* JOB *
Output as a JSON list of strings the lines of the records starting with the line containing "latitude: -34.1523" and going on through the line containing "region: Centre", one string per line, with blank lines left out.

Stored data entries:
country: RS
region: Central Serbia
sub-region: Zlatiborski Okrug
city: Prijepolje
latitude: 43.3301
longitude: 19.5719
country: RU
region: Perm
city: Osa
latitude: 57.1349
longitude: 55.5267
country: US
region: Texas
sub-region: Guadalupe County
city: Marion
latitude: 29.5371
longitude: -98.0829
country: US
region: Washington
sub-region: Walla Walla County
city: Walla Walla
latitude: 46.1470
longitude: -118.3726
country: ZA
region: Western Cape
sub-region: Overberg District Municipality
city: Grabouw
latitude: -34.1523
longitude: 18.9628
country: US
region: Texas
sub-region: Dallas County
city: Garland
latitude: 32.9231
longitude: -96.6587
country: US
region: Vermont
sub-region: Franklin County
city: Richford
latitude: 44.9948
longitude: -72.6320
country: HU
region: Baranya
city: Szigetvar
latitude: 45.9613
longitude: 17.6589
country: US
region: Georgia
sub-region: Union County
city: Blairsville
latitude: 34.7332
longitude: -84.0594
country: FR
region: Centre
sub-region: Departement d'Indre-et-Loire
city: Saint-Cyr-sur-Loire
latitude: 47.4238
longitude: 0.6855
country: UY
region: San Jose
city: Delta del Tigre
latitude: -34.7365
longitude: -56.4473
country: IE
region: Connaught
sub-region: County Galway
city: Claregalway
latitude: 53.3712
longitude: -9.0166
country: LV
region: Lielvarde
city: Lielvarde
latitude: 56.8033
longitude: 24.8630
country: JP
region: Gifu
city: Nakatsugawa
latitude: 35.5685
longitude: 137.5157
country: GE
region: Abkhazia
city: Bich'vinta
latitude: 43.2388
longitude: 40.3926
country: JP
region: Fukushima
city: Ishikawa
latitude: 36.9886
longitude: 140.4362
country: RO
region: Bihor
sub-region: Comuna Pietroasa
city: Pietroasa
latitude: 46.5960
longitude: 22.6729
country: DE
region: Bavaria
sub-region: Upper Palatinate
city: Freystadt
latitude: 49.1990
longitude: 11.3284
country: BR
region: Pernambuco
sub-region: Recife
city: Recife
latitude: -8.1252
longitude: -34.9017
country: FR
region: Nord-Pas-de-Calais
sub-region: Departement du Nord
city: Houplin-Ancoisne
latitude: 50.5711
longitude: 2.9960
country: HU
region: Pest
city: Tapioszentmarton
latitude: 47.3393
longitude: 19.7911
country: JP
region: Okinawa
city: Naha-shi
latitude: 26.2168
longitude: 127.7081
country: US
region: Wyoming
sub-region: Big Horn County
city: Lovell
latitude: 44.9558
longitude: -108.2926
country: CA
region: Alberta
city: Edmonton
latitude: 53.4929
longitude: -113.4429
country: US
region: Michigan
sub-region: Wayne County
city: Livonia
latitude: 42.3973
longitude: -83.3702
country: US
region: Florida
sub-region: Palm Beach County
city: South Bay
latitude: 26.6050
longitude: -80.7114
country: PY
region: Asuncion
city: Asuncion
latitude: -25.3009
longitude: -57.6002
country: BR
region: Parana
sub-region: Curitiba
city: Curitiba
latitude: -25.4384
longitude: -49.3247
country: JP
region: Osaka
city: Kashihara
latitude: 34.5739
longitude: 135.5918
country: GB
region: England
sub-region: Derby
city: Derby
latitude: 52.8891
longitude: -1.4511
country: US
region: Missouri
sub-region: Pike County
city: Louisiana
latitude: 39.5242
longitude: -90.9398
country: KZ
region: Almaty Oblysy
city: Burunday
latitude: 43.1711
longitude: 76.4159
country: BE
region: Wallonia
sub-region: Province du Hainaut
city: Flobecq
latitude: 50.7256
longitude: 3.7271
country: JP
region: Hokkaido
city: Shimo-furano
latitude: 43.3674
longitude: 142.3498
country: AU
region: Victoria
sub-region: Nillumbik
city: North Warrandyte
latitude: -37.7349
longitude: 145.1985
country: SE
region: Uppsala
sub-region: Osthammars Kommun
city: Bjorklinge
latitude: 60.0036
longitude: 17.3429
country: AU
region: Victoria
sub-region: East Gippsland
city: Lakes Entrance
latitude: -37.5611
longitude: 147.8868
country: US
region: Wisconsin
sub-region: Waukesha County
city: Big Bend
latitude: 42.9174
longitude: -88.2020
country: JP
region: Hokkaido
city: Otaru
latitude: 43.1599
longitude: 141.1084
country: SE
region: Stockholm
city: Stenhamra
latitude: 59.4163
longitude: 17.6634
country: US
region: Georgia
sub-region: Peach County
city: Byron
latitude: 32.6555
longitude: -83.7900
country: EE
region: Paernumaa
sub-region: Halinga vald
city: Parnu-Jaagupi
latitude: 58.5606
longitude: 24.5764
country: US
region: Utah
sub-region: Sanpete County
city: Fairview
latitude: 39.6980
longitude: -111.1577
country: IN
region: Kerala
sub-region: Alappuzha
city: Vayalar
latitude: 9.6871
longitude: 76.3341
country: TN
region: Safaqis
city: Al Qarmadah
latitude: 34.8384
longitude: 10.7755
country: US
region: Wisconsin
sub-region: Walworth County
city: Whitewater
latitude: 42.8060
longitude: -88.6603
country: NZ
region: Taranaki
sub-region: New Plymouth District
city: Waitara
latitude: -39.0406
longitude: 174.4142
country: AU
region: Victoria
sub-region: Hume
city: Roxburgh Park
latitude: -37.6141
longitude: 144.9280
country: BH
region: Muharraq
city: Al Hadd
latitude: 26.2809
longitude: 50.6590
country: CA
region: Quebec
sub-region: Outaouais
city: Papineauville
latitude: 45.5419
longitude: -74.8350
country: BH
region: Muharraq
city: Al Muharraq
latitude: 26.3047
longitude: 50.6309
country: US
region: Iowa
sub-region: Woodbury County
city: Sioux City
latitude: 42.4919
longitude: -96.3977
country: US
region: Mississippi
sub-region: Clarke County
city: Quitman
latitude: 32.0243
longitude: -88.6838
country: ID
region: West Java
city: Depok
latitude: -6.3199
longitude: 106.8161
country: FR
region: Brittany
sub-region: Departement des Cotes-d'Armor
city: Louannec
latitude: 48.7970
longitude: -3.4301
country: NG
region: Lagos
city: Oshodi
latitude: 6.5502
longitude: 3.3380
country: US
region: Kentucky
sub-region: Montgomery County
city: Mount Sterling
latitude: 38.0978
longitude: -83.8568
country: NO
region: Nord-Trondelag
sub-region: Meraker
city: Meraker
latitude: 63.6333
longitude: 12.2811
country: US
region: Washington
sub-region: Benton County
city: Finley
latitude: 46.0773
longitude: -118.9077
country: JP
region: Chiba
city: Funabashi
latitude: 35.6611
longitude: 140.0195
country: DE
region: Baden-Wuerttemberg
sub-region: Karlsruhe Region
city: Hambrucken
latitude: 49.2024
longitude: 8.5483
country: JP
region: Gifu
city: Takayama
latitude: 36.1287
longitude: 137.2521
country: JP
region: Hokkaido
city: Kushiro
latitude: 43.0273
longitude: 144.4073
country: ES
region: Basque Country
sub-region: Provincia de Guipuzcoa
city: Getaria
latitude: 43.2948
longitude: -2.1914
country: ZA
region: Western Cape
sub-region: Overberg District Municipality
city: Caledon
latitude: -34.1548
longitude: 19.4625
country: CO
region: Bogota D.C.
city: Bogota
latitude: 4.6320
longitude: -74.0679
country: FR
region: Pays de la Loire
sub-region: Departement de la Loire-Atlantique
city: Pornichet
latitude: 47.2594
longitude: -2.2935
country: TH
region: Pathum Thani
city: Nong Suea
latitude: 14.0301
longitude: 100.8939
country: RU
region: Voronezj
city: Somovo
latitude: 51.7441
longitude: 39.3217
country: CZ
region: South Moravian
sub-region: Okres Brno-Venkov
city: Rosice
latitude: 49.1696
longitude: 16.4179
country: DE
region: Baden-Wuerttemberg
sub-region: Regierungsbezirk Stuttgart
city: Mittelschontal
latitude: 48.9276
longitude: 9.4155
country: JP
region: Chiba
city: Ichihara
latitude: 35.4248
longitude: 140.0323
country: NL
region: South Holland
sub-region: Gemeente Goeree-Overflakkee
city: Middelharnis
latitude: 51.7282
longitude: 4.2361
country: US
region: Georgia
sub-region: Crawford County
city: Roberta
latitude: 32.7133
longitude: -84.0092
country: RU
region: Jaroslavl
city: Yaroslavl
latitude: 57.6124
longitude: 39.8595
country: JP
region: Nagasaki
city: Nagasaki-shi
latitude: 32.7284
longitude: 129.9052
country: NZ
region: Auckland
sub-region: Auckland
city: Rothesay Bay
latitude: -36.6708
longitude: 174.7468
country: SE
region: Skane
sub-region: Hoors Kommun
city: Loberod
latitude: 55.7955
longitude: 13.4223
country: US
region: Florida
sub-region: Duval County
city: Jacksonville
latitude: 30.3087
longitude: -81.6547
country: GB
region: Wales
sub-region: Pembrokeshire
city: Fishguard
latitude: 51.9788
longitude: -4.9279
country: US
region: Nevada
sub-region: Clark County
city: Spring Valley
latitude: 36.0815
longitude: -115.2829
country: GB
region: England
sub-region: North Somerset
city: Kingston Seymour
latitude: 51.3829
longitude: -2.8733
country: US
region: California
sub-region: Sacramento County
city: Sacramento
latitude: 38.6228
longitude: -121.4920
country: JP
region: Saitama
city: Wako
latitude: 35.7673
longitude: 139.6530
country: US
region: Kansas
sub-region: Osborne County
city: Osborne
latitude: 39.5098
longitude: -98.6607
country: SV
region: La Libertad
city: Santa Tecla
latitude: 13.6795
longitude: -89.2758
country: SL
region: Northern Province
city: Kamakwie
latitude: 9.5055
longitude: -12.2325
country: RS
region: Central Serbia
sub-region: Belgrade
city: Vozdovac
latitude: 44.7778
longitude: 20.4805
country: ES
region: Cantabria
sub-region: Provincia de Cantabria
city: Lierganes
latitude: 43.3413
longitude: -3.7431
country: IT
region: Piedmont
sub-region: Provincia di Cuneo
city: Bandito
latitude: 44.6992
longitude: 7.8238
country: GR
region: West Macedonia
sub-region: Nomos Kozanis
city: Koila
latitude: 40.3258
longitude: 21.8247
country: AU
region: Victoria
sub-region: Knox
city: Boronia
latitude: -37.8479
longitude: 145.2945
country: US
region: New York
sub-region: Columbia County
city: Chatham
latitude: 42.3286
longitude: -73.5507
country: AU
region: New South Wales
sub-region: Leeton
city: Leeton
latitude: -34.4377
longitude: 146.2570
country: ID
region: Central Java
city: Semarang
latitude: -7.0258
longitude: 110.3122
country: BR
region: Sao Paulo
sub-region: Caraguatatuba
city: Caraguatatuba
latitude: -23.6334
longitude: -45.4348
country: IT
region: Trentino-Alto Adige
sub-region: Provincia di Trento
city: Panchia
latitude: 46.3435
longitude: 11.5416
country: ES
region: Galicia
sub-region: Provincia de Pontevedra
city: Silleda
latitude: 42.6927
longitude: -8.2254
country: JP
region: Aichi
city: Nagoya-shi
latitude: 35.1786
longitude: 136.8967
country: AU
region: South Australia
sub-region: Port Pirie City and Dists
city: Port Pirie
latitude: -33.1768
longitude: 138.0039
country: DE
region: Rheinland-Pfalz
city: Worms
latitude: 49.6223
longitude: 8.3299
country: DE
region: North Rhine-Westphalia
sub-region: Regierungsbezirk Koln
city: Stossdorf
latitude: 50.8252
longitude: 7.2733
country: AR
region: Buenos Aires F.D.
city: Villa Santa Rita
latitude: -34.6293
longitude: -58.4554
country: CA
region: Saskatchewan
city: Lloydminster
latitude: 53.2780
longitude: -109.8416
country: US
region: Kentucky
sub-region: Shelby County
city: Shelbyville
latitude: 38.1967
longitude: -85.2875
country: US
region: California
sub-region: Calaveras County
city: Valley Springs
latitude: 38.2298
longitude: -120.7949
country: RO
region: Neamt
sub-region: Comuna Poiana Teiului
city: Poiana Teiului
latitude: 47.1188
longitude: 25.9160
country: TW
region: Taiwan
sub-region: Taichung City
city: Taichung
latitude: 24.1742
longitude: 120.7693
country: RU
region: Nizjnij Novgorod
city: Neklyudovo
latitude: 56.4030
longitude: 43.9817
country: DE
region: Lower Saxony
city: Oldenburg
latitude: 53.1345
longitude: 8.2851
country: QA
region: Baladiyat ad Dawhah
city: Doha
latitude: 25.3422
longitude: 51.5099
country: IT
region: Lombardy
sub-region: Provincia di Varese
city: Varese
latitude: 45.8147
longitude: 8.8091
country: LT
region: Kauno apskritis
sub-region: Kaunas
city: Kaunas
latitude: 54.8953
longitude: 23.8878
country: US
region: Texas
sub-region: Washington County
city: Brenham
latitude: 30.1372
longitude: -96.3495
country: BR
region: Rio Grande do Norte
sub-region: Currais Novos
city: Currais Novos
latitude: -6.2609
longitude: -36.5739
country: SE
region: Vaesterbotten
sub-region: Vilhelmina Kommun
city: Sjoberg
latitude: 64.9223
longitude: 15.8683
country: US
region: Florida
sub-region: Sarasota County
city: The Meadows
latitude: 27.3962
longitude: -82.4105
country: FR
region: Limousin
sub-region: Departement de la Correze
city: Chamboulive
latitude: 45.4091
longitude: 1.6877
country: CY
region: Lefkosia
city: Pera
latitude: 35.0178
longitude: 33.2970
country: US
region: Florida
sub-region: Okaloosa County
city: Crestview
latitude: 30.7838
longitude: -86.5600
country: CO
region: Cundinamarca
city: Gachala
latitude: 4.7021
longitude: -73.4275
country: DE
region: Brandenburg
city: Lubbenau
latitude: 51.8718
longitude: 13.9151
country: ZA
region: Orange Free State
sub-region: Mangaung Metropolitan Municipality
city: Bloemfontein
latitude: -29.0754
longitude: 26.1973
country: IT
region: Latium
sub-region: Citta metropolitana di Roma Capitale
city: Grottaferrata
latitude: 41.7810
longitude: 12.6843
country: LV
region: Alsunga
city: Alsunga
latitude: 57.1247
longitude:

* RESULT OF THIS EXERCISE *
[
  "latitude: -34.1523",
  "longitude: 18.9628",
  "country: US",
  "region: Texas",
  "sub-region: Dallas County",
  "city: Garland",
  "latitude: 32.9231",
  "longitude: -96.6587",
  "country: US",
  "region: Vermont",
  "sub-region: Franklin County",
  "city: Richford",
  "latitude: 44.9948",
  "longitude: -72.6320",
  "country: HU",
  "region: Baranya",
  "city: Szigetvar",
  "latitude: 45.9613",
  "longitude: 17.6589",
  "country: US",
  "region: Georgia",
  "sub-region: Union County",
  "city: Blairsville",
  "latitude: 34.7332",
  "longitude: -84.0594",
  "country: FR",
  "region: Centre"
]